When people feel depressed, typically simple activities like getting out of bed in the morning can be challenging. Low energy is a common symptom of depression and can lead to avoiding everyday activities because they feel too daunting. Unfortunately, avoiding daily tasks often leads to feeling overwhelmed and guilty, both of which fuel depression.

It is not uncommon for people who are depressed to think they will resume activities when their moods improve and energy returns. However, waiting for these things to happen is not the most effective approach to tackling depression. It is, in fact, when people push themselves to participate in some of their usual tasks that their moods can improve.

In clinical terms, this process is known as behavioral activation, and there are two types I often share with clients: Activity scheduling and GRAPES.

1. Activity scheduling involves writing out a plan of events for the day ahead. These schedules can be broken down into 15-, 30-, or 60-minute windows and should cover all waking hours. Here is a partial list of possible activities to include in a schedule:

  • 7:30 to 8 a.m. – wake up, shower, get dressed
  • 8 to 8:30 a.m. – prepare and eat breakfast
  • 8:30 to 9 a.m. – clean up kitchen, take out trash
  • 9 to 9:30 a.m. – check email, make any phone calls
  • 9:30 to 10 a.m. – take a walk
  • 10 to 10:30 a.m. – journal

Creating and following such a schedule every day can provide a sense of accomplishment and a much-needed boost in energy. Sometimes people using this approach say that, at first, they feel like they are “going through the motions” and not necessarily enjoying the activities they have planned. That is okay. The purpose of this schedule is to get people out of bed and doing things. The pleasure of certain activities will return in time as mood improves.

2. GRAPES is an acronym that stands for:

  • Gentle With Self
  • Relaxation
  • Accomplishment
  • Pleasure
  • Exercise
  • Social

This technique was developed by staff in Sharp Mesa Vista Hospital’s Cognitive Therapy Program.

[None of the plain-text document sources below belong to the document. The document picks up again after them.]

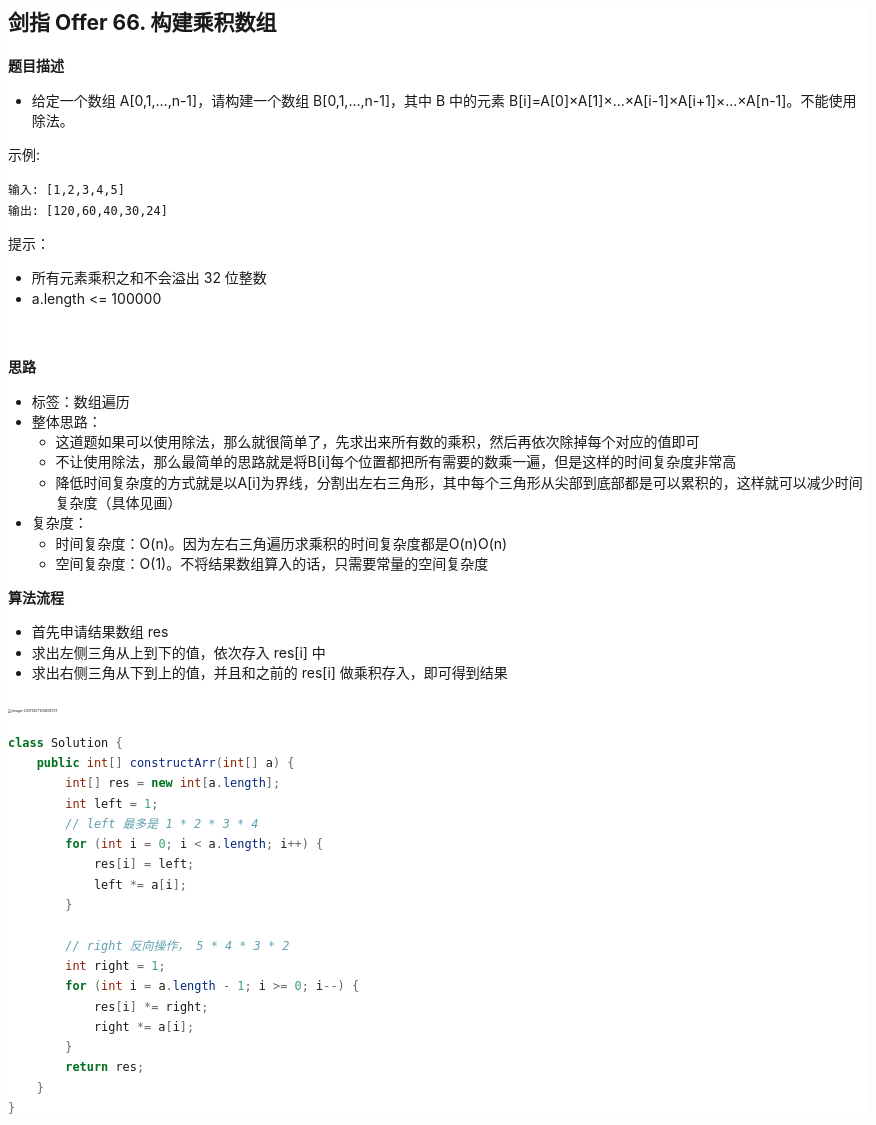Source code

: 



## 剑指 Offer 66. 构建乘积数组

**题目描述**

-   给定一个数组 A[0,1,…,n-1]，请构建一个数组 B[0,1,…,n-1]，其中 B 中的元素 B[i]=A[0]×A[1]×…×A[i-1]×A[i+1]×…×A[n-1]。不能使用除法。

示例:

```
输入: [1,2,3,4,5]
输出: [120,60,40,30,24]
```


提示：

-   所有元素乘积之和不会溢出 32 位整数
-   a.length <= 100000

<br/>

**思路**

-   标签：数组遍历
-   整体思路：
    -   这道题如果可以使用除法，那么就很简单了，先求出来所有数的乘积，然后再依次除掉每个对应的值即可
    -   不让使用除法，那么最简单的思路就是将B[i]每个位置都把所有需要的数乘一遍，但是这样的时间复杂度非常高
    -   降低时间复杂度的方式就是以A[i]为界线，分割出左右三角形，其中每个三角形从尖部到底部都是可以累积的，这样就可以减少时间复杂度（具体见画）
-   复杂度：
    -   时间复杂度：O(n)。因为左右三角遍历求乘积的时间复杂度都是O(n)O(n)
    -   空间复杂度：O(1)。不将结果数组算入的话，只需要常量的空间复杂度

**算法流程**

-   首先申请结果数组 res
-   求出左侧三角从上到下的值，依次存入 res[i] 中
-   求出右侧三角从下到上的值，并且和之前的 res[i] 做乘积存入，即可得到结果

<img src="https://cdn.jsdelivr.net/gh/Sunc4127/image-hosting/202112071006779.png" alt="image-20211207100608721" style="zoom:25%;" />

```java
class Solution {
    public int[] constructArr(int[] a) {
        int[] res = new int[a.length];
        int left = 1;
        // left 最多是 1 * 2 * 3 * 4
        for (int i = 0; i < a.length; i++) {
            res[i] = left;
            left *= a[i];
        } 
        
        // right 反向操作， 5 * 4 * 3 * 2
        int right = 1;
        for (int i = a.length - 1; i >= 0; i--) {
            res[i] *= right;
            right *= a[i];
        }
        return res;
    }
}
```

Each day, people practicing GRAPES plan and complete one activity (or more if they wish) for each category. They can insert them into their activity schedules or simply list them and check them off as they go through the day.

GRAPES is a wonderful way to balance necessary tasks (accomplishments) with pleasurable ones. The activities for each category need not be elaborate. For instance, a social activity can include chatting with the grocery store clerk; an accomplishment can be scheduling a needed appointment; and exercise can be a five-minute walk. The key is to practice GRAPES regularly in order to notice the emotional benefits.

The “gentle with self” category means choosing to be kind and loving towards oneself, instead of being self-critical. Because people who are depressed tend to have more negative and critical thoughts, this practice of being gentle helps break that pattern. For example, if I am putting myself down for a mistake I made, I might choose to forgive myself or pay myself a compliment instead. Ideally, it is helpful to practice “gentle with self” throughout the day.

Both GRAPES and activity scheduling are powerful tools for reducing depression, increasing energy, and regaining a sense of control over one’s mood. I highly recommend them as good first steps and long-term strategies for dealing with depression.